• **Work instructions**:
• A. In the text on project routing, what separates a tag from its value in a routing expression?
• B. Summarize the text on project routing in two sentences.
• C. Does each statement agree with the text on project routing? (i) The routing decision is made after the search request is performed. (ii) The project_routing parameter is available on all CPS-enabled endpoints. (iii) Routing expressions can only match a single tag exactly.

• **Given text**:
-- begin --
Project routing enables you to limit a search to a subset of projects, including the origin project and linked projects, based on tag values.

When you use project routing, the routing decision is made before the search request is performed. Based on the specified tags, cross-project search determines which projects the query is sent to, and the search is performed only on those projects.

For an overview of cross-project search concepts, refer to Cross-project search. For details on available tags, refer to Tags in CPS.

The project_routing parameter is available on all CPS-enabled endpoints. Refer to the supported APIs for a full list of endpoints.

For example, the following request searches the logs resource only on projects that have the _alias:my_search_project tag.

				GET logs/_search
					{
  "project_routing": "_alias:my_search_project"
}
		

Project routing expressions use Lucene query syntax, so you're not limited to a single tag or an exact match. You can route on any predefined tag, such as _alias, _csp, or _region, or on any custom tag you define in the Elastic Cloud UI. In an expression, the colon (:) separates a tag from its value.
-- end --
• **Source material**:
-- begin --
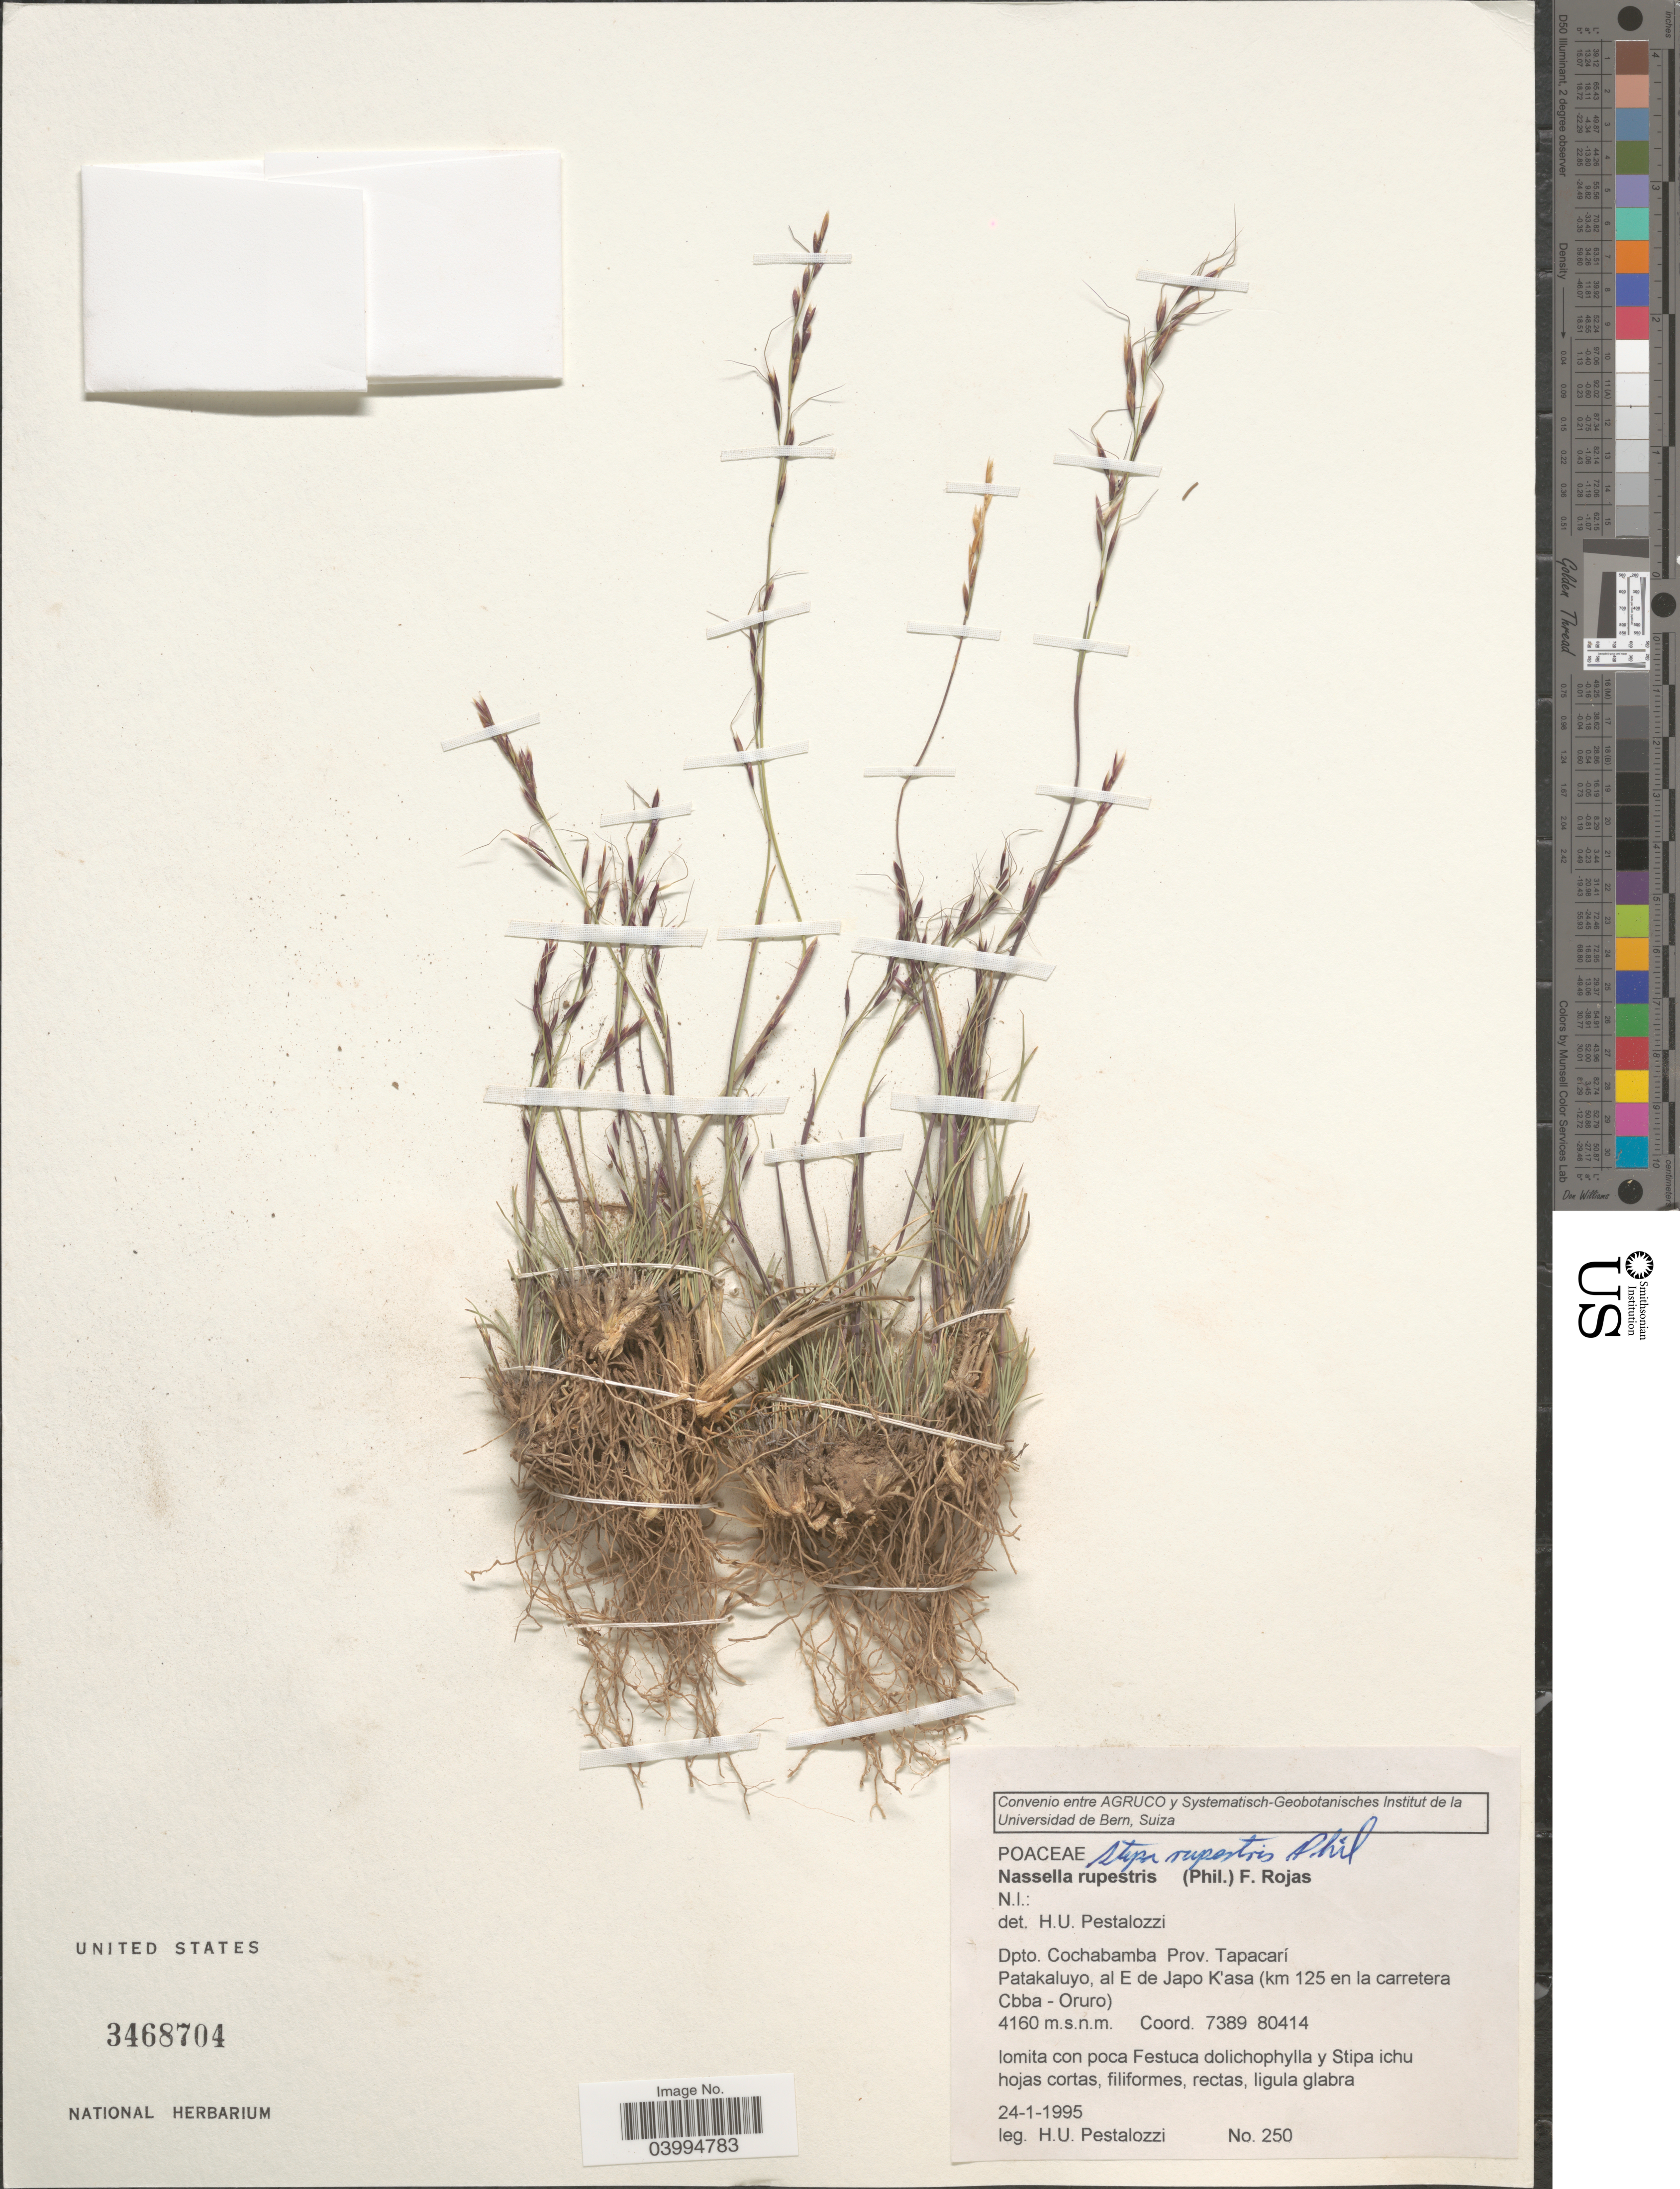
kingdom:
-- end --
• **Written responses**:
• A. The colon (:).

• B. Project routing limits a cross-project search to a subset of projects based on tag values, and the routing decision is made before the search request is performed, so the search runs only on the selected projects. The project_routing parameter is available on all CPS-enabled endpoints, and its expressions use Lucene query syntax, which allows routing on predefined tags such as _alias, _csp, or _region, or on custom tags defined in the Elastic Cloud UI.

• C.
(i) No: "the routing decision is made before the search request is performed."
(ii) Yes: "The project_routing parameter is available on all CPS-enabled endpoints."
(iii) No: "you're not limited to a single tag or an exact match."